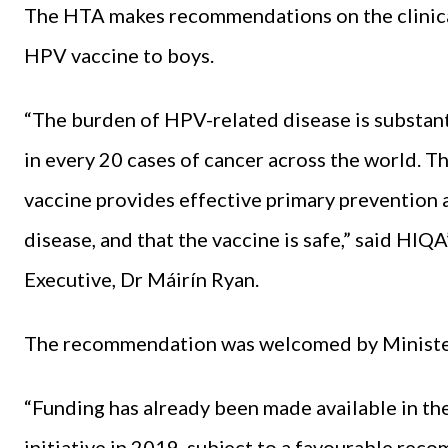
The HTA makes recommendations on the clinical
HPV vaccine to boys.
“The burden of HPV-related disease is substant
in every 20 cases of cancer across the world. 
vaccine provides effective primary prevention
disease, and that the vaccine is safe,” said HI
Executive, Dr Máirín Ryan.
The recommendation was welcomed by Minister
“Funding has already been made available in the
initiative in 2019, subject to a favourable re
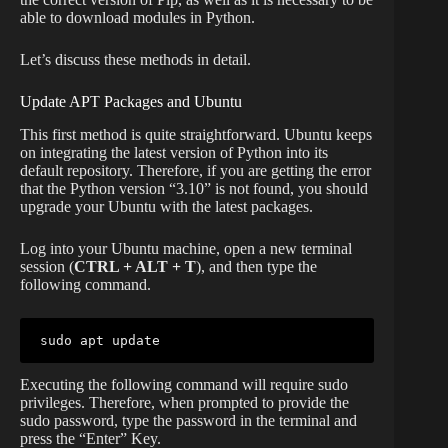
able to download modules in Python.
Let’s discuss these methods in detail.
Update APT Packages and Ubuntu
This first method is quite straightforward. Ubuntu keeps
on integrating the latest version of Python into its
default repository. Therefore, if you are getting the error
that the Python version “3.10” is not found, you should
upgrade your Ubuntu with the latest packages.
Log into your Ubuntu machine, open a new terminal
session (
CTRL + ALT + T
), and then type the
following command.
sudo apt update
Executing the following command will require sudo
privileges. Therefore, when prompted to provide the
sudo password, type the password in the terminal and
press the “Enter” Key.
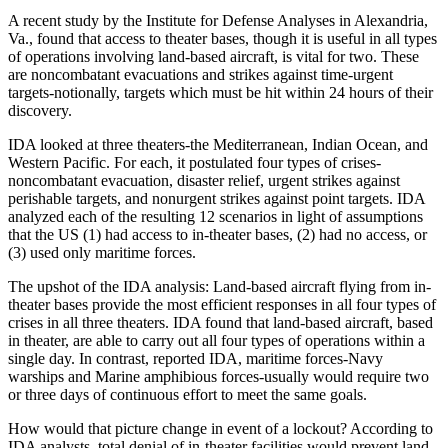
A recent study by the Institute for Defense Analyses in Alexandria,
Va., found that access to theater bases, though it is useful in all types
of operations involving land-based aircraft, is vital for two. These
are noncombatant evacuations and strikes against time-urgent
targets-notionally, targets which must be hit within 24 hours of their
discovery.
IDA looked at three theaters-the Mediterranean, Indian Ocean, and
Western Pacific. For each, it postulated four types of crises-
noncombatant evacuation, disaster relief, urgent strikes against
perishable targets, and nonurgent strikes against point targets. IDA
analyzed each of the resulting 12 scenarios in light of assumptions
that the US (1) had access to in-theater bases, (2) had no access, or
(3) used only maritime forces.
The upshot of the IDA analysis: Land-based aircraft flying from in-
theater bases provide the most efficient responses in all four types of
crises in all three theaters. IDA found that land-based aircraft, based
in theater, are able to carry out all four types of operations within a
single day. In contrast, reported IDA, maritime forces-Navy
warships and Marine amphibious forces-usually would require two
or three days of continuous effort to meet the same goals.
How would that picture change in event of a lockout? According to
IDA analysts, total denial of in-theater facilities would prevent land-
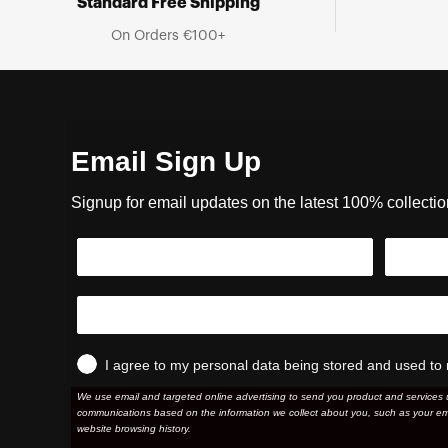
Standard Free Shipping
On Orders €100+
Email Sign Up
Signup for email updates on the latest 100% collecti
I agree to my personal data being stored and used to 
We use email and targeted online advertising to send you product and services 
communications based on the information we collect about you, such as your em
website browsing history.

▶ Work to complete:
Skip all pictures. Then give again, exactly, each line from the line holding "How would that" through the last line of the listing above, both ends included.

▶ Task output:
How would that picture change in event of a lockout? According to
IDA analysts, total denial of in-theater facilities would prevent land-
Standard Free Shipping
On Orders €100+
Email Sign Up
Signup for email updates on the latest 100% collecti
I agree to my personal data being stored and used to 
We use email and targeted online advertising to send you product and services 
communications based on the information we collect about you, such as your em
website browsing history.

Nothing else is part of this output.